--- Data records ---

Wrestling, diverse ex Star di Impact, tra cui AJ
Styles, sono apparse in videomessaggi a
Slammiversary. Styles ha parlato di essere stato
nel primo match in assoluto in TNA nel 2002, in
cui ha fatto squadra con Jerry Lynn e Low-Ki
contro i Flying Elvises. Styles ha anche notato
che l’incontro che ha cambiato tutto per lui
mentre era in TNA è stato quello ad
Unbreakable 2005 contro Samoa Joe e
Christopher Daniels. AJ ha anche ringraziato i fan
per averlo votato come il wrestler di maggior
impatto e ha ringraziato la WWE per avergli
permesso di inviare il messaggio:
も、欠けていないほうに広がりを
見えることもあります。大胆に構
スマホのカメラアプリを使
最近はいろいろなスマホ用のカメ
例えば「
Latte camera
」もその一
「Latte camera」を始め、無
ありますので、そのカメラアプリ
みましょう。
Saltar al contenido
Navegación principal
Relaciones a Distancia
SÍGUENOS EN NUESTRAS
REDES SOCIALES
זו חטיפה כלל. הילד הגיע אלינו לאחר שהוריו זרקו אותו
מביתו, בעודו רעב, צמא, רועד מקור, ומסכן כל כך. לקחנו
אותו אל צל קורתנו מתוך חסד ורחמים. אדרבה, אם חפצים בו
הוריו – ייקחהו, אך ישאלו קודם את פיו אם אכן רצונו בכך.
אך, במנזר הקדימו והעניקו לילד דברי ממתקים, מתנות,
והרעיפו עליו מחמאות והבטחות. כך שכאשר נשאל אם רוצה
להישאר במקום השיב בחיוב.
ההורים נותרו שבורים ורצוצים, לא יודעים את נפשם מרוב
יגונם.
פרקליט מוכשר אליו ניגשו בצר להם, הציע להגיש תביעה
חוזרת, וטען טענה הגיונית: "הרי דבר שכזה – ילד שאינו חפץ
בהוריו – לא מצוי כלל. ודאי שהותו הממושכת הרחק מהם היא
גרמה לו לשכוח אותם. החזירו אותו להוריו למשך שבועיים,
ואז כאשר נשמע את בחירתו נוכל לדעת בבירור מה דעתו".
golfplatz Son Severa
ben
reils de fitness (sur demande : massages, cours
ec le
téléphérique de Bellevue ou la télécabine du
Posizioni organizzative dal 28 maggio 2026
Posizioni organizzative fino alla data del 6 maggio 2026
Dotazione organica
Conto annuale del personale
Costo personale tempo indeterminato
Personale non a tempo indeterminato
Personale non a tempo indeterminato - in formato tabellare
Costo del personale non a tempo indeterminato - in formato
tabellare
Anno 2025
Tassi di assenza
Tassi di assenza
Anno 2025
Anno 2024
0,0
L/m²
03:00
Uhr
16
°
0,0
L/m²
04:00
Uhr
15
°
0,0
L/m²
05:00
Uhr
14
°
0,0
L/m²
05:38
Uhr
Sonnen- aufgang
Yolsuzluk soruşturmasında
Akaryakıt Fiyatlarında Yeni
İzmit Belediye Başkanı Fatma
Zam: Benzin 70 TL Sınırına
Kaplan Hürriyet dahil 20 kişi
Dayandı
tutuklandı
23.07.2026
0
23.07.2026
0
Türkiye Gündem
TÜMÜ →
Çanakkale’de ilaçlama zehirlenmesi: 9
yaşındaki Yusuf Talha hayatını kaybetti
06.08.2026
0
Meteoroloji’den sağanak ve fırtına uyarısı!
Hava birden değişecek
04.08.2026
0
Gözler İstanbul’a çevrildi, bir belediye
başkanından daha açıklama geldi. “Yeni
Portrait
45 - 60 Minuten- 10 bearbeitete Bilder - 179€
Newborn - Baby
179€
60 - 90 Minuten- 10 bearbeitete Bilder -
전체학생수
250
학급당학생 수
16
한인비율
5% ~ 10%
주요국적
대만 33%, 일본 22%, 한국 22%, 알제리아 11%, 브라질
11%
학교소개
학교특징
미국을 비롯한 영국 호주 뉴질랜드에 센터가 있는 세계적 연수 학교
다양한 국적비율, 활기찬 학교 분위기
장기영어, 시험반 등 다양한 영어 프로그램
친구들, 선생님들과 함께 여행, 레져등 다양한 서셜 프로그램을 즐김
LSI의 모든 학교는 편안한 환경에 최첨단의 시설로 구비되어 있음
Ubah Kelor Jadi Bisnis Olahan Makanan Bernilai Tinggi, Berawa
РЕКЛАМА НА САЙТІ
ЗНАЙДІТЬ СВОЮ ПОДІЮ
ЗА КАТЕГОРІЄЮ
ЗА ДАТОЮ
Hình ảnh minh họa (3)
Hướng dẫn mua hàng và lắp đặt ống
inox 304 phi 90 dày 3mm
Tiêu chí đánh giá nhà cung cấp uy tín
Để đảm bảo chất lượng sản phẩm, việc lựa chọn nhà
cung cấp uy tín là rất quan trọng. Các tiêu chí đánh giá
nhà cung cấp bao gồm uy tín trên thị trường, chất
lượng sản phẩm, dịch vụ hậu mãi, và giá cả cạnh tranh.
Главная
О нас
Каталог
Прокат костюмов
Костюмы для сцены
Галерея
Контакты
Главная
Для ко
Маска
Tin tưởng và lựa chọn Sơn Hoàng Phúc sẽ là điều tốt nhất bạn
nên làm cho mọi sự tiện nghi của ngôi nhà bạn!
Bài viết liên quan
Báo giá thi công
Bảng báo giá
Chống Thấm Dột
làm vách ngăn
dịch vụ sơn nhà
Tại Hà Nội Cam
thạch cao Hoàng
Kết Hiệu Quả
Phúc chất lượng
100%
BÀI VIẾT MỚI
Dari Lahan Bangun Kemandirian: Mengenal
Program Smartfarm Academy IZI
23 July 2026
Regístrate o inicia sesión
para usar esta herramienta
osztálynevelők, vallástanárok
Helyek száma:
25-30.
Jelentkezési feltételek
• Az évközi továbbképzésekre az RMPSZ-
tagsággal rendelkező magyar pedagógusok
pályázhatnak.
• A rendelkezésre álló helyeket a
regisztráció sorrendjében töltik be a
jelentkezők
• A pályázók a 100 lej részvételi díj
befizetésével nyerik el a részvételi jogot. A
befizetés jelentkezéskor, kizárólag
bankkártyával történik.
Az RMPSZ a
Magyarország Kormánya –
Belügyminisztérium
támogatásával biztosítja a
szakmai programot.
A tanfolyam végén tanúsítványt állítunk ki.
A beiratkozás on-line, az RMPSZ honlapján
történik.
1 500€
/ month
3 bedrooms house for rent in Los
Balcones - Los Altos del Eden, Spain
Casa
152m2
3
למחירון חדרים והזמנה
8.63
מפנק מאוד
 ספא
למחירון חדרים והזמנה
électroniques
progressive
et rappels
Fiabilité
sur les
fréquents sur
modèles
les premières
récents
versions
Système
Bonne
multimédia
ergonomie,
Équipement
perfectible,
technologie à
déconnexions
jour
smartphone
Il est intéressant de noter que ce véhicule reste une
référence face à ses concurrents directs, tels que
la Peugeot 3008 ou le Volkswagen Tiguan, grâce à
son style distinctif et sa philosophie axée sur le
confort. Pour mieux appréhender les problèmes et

---

- [Your objective]: Copy out, from the material above, each line in which the string "lượng" is found.

- [Your solution]:
Để đảm bảo chất lượng sản phẩm, việc lựa chọn nhà
lượng sản phẩm, dịch vụ hậu mãi, và giá cả cạnh tranh.
Phúc chất lượng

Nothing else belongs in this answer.